The document is provided as is without warranty of any kind. The content
may change without notice. In no event shall the author be liable for any
special, direct or indirect damages, losses or unlawful offences.
Use at your own risk.

Copyright (c) 2009 tix tixxDZ, DZCORE Labs.
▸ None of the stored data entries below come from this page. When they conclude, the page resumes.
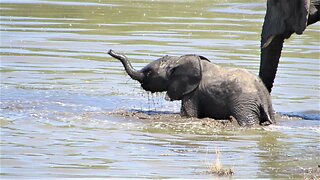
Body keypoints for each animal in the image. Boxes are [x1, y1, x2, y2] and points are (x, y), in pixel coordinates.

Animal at [108, 48, 276, 126]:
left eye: (149, 73)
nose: (110, 51)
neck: (177, 60)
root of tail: (261, 94)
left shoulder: (193, 92)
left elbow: (188, 115)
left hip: (243, 103)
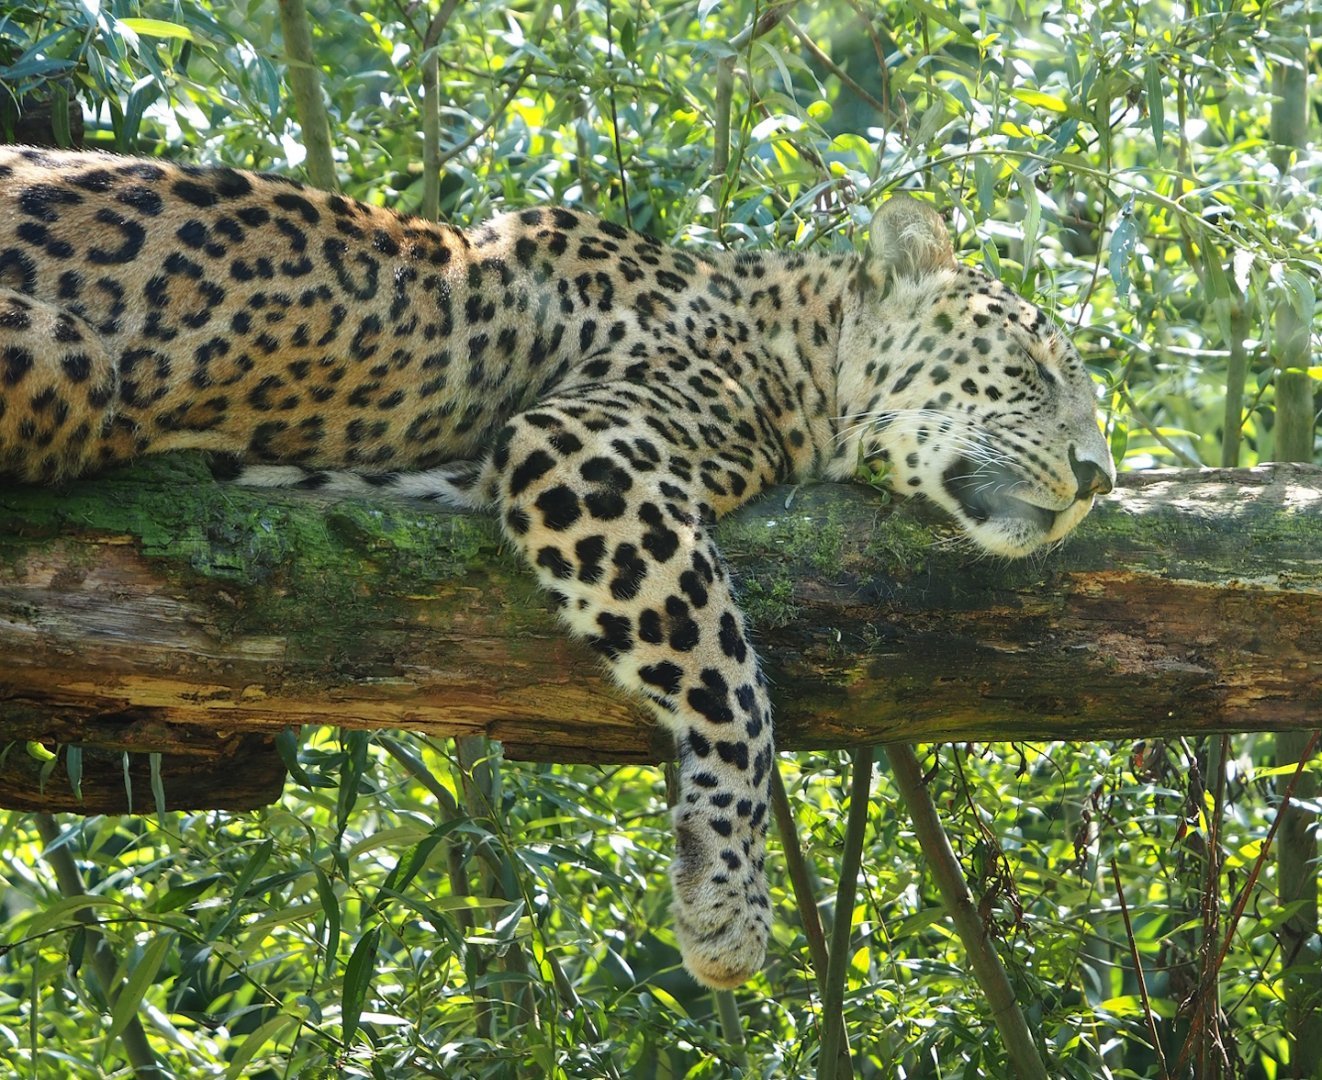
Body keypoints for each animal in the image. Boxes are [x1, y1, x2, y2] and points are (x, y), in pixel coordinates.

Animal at [0, 145, 1114, 989]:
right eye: (1029, 372)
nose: (1100, 478)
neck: (792, 343)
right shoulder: (587, 443)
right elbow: (732, 682)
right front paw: (727, 904)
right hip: (69, 357)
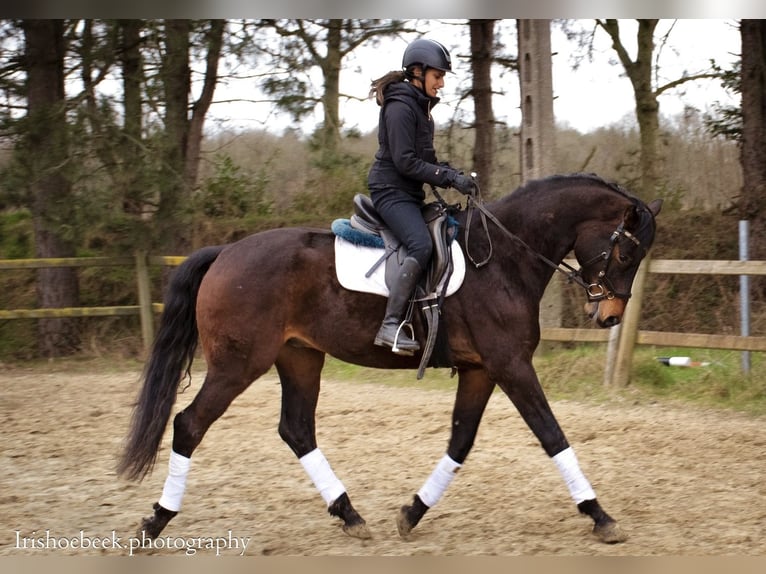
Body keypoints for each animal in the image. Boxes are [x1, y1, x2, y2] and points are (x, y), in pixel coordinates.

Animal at [117, 173, 664, 548]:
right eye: (624, 254)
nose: (609, 315)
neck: (503, 259)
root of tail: (226, 252)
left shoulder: (482, 369)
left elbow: (461, 442)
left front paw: (412, 512)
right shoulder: (510, 365)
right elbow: (553, 435)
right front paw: (600, 516)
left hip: (299, 357)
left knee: (297, 429)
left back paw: (350, 515)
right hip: (238, 365)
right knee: (190, 424)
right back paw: (156, 520)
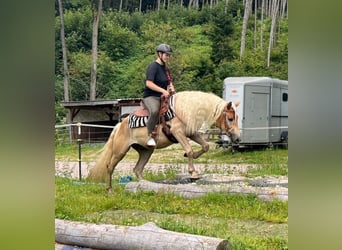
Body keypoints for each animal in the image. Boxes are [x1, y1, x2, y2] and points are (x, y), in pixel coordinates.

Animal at [88, 91, 240, 190]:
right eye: (230, 118)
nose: (238, 138)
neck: (184, 110)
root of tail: (121, 125)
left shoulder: (191, 133)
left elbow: (205, 146)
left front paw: (190, 161)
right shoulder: (178, 133)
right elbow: (190, 150)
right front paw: (193, 173)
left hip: (146, 151)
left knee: (137, 169)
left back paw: (144, 185)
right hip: (120, 151)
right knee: (110, 167)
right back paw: (110, 190)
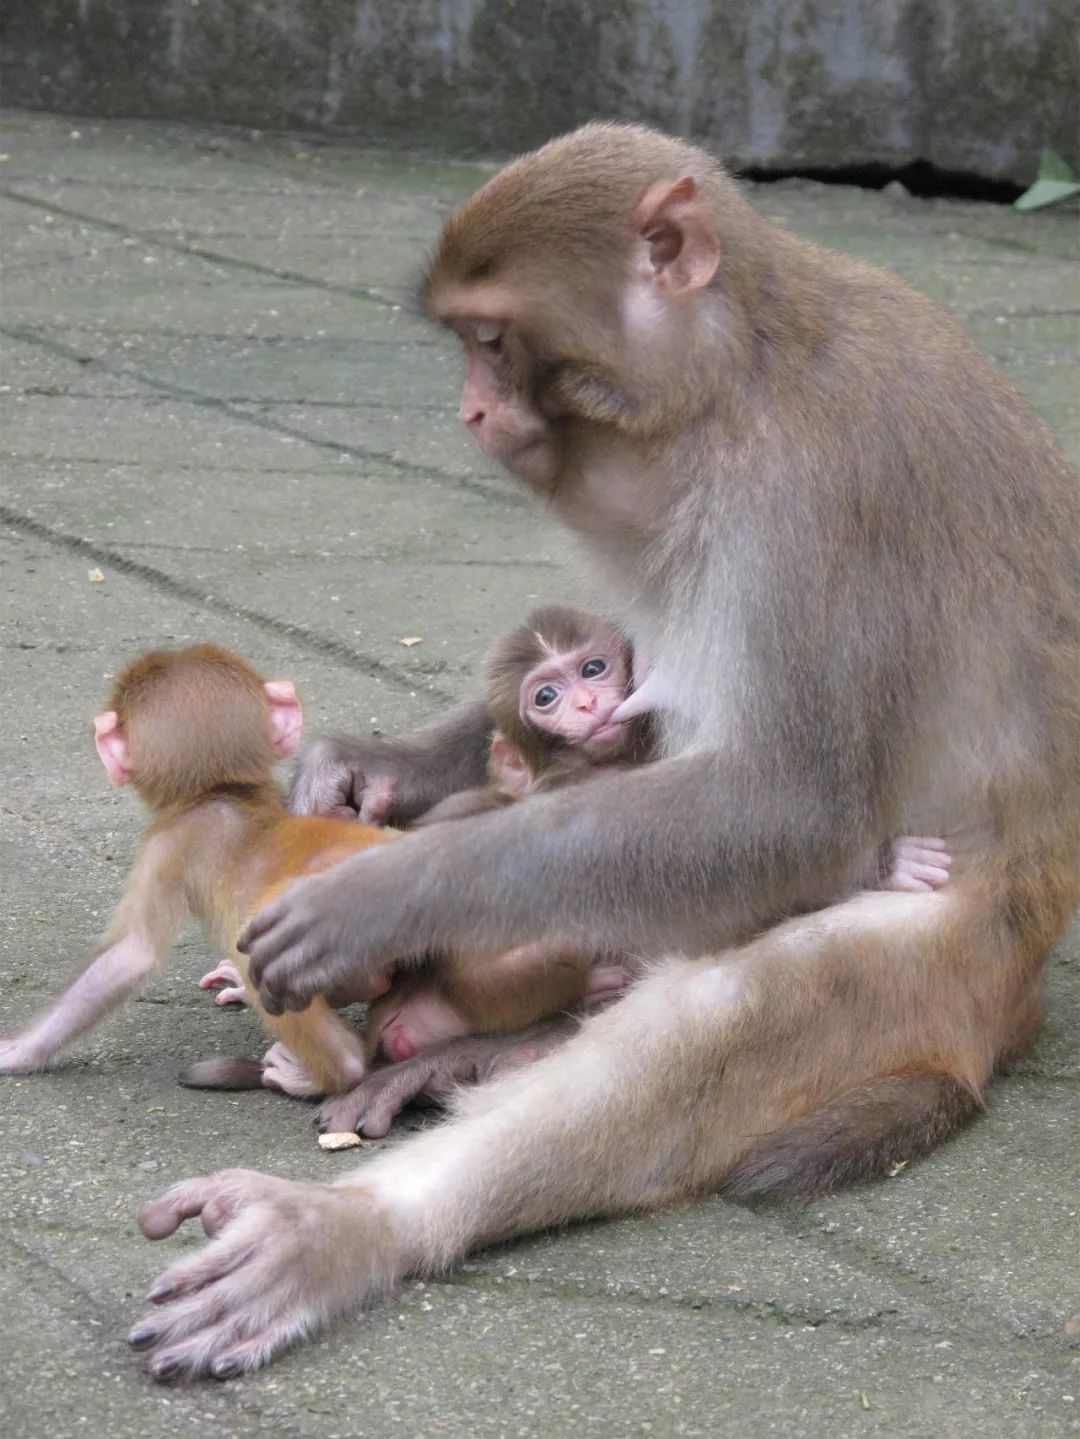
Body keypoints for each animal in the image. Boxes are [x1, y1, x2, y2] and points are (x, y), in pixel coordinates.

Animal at [128, 126, 1080, 1381]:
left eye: (491, 340)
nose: (471, 410)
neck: (740, 380)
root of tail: (1022, 996)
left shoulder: (823, 487)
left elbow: (790, 805)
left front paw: (384, 892)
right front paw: (372, 771)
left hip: (945, 964)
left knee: (718, 1014)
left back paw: (351, 1224)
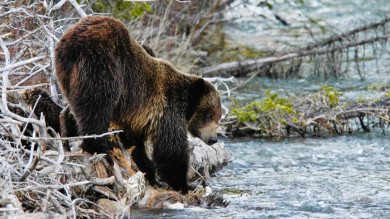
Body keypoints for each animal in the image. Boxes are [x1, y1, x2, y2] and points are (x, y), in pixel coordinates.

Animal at [54, 15, 222, 193]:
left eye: (217, 118)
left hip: (65, 75)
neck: (186, 104)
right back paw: (101, 149)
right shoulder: (168, 109)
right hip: (103, 67)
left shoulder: (137, 119)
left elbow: (135, 145)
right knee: (96, 109)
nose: (213, 139)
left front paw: (150, 173)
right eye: (209, 115)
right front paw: (184, 184)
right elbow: (170, 150)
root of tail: (73, 44)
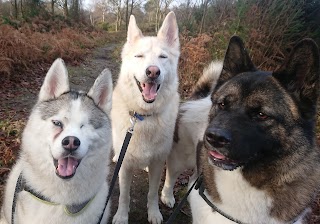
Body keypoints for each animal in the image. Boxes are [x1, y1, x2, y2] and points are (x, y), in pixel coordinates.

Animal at [111, 11, 179, 224]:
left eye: (163, 57)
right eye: (139, 56)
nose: (153, 71)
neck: (144, 117)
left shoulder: (158, 164)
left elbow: (152, 193)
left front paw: (154, 213)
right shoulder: (125, 168)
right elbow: (124, 195)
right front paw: (121, 216)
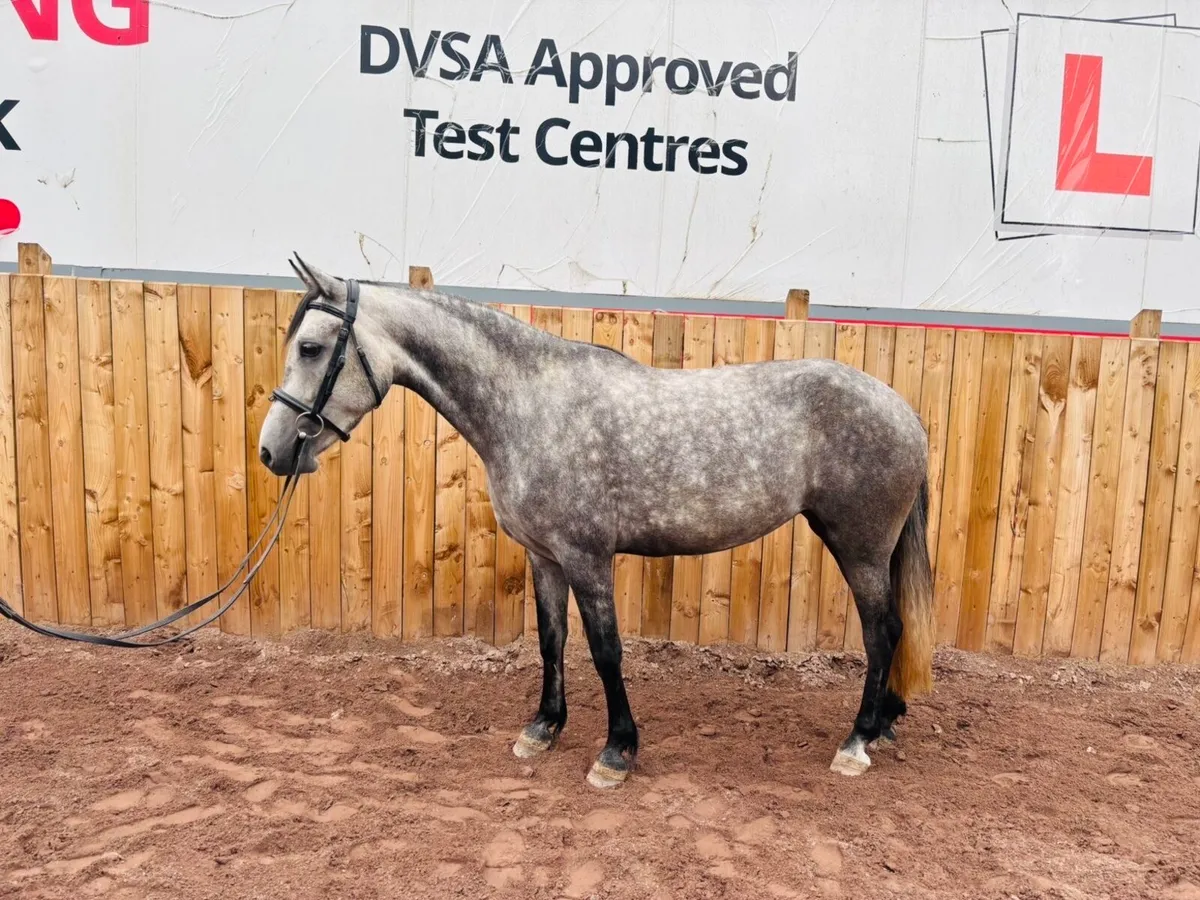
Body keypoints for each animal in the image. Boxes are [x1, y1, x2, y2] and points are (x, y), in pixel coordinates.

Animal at [258, 255, 935, 788]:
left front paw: (616, 753)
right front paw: (542, 729)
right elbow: (551, 640)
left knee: (881, 632)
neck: (530, 406)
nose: (272, 451)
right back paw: (882, 726)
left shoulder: (587, 557)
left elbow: (606, 650)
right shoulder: (544, 556)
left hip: (860, 546)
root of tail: (904, 411)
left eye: (311, 348)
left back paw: (856, 743)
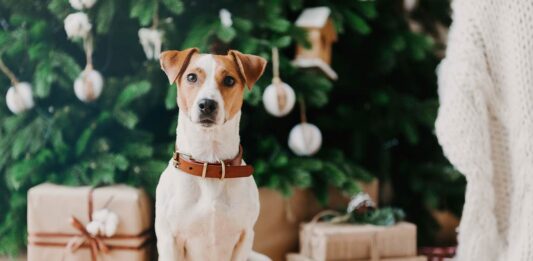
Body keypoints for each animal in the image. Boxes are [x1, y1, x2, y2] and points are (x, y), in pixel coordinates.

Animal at [156, 48, 268, 260]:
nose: (207, 104)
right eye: (191, 77)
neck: (209, 164)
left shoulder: (245, 237)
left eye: (229, 80)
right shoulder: (170, 240)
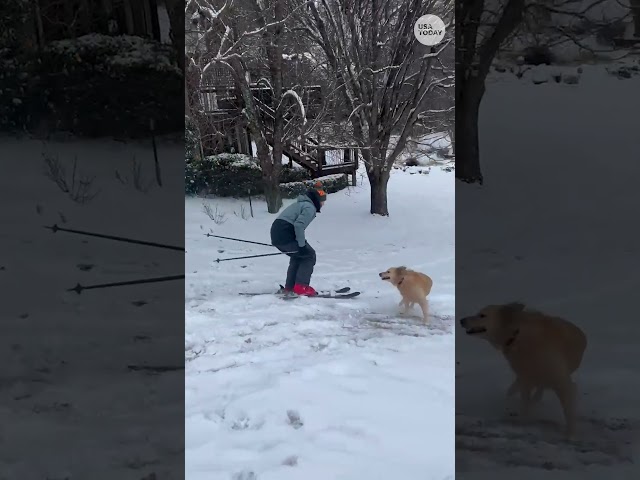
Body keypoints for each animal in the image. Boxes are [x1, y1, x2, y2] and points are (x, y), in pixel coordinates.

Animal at [460, 304, 584, 438]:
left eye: (482, 315)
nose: (461, 320)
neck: (516, 336)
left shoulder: (562, 381)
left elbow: (568, 409)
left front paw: (571, 434)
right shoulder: (526, 378)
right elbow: (524, 403)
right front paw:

All rights reserved.

#end

PS: the original Advisory published on bugtraq contains an unofficial patch of mine to the Mplayer, however the Mplayer Team responded quickly and a patch is available, please update to svn revision 29447.
PS: the VideoLan team had already corrected the bug and normally the VLC version 1.0.1 will be available soon.

EDIT:
[5] Allocating (realloc) memory for the buffer (memory size: 12 + 11 bytes)
[6] Integer underflow, size == -1 == 0xffffffff
[7] The size variable is used as an unsigned integer to read data from the network, please see the conversion table below:

• 32bit signed int max value:  2147483647 (0x7fffffff)
• 32bit signed int min value:   -2147483648 (0x80000000)
• 32bit unsigned int max value:  4294967295 (0xffffffff)
• 32bit unsigned int min value:   0

so if we are dealing with an unsigned int the value -1 will be converted to 4294967295 and in this case the network function will try to read 4GB of data into the buffer.